Why should I pay for an app? - someeguy
https://textfiction.onyxbits.de/tipping-benefits/
======
makecheck
Money is extremely hard to come by in the software world.

A couple of anecdotes.

One, I created a game for iOS and Mac (and it’s not some cheap-looking
trinket; it’s extremely elaborate). After 4 months on both stores, the _grand
total_ units sold are less than even the threshold for payments (i.e. I
haven’t even been paid by Apple yet!) and the Mac version sold _more_! There
are also no reviews, or at least they are below the threshold. I strongly
believe the low sales are because I had the audacity to charge a couple bucks
up front instead of giving away everything for free. And the lack of reviews
are a chicken-and-egg problem that may also affect purchasing (still
interesting that people might resist spending even $3 over a lack of
reviews?).

On a separate project (that is free software and has been for decades), I
decided to try adding a donation link. It’s been up for over a month with a
grand total of $0 so far.
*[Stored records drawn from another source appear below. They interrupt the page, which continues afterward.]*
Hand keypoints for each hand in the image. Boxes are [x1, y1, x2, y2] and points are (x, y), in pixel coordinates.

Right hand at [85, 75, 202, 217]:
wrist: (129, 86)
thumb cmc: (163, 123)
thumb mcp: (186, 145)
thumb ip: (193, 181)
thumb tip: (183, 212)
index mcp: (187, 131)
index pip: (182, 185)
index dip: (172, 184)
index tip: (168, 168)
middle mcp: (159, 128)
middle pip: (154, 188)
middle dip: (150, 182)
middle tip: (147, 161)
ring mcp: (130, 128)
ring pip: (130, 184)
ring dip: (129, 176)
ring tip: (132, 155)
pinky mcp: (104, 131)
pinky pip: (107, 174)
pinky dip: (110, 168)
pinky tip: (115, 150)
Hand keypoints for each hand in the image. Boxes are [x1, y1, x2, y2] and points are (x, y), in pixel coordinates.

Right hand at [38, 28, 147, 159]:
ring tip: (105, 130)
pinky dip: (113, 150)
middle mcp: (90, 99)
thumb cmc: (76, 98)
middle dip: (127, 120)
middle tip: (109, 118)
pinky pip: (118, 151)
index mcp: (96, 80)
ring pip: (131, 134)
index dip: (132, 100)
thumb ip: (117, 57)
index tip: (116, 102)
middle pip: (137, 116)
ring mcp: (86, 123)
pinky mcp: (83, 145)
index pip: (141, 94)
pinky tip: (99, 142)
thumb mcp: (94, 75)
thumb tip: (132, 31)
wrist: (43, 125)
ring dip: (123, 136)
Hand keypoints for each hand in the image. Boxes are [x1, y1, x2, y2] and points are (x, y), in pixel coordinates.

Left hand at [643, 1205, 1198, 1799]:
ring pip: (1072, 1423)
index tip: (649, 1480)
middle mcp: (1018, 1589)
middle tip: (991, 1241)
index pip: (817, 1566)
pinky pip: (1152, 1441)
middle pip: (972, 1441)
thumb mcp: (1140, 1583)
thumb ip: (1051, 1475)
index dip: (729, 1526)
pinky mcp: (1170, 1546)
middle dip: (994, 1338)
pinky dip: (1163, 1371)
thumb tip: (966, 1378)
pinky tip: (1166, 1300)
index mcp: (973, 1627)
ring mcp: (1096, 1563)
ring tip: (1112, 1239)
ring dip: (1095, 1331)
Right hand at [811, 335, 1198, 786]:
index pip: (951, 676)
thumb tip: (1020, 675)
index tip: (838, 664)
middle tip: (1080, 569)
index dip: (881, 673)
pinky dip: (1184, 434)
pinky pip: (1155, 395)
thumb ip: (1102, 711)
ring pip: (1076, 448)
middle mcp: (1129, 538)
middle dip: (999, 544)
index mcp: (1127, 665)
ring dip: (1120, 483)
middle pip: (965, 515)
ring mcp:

And I have plenty of evidence that there are both
tons of visitors and actual users.

For some reason that needs to change industry-wide, software is essentially
not valued _at all_. It’s not even valued enough to “risk” a measly few bucks
up front on an App Store (even though people will shovel more to Starbucks in
a single day).

I am fortunate that I don’t “need” the extra income but I imagine many
developers really do. (And even if they didn’t, these things take serious time
and intelligence to build, and it’s reasonable to assume people want
compensation.)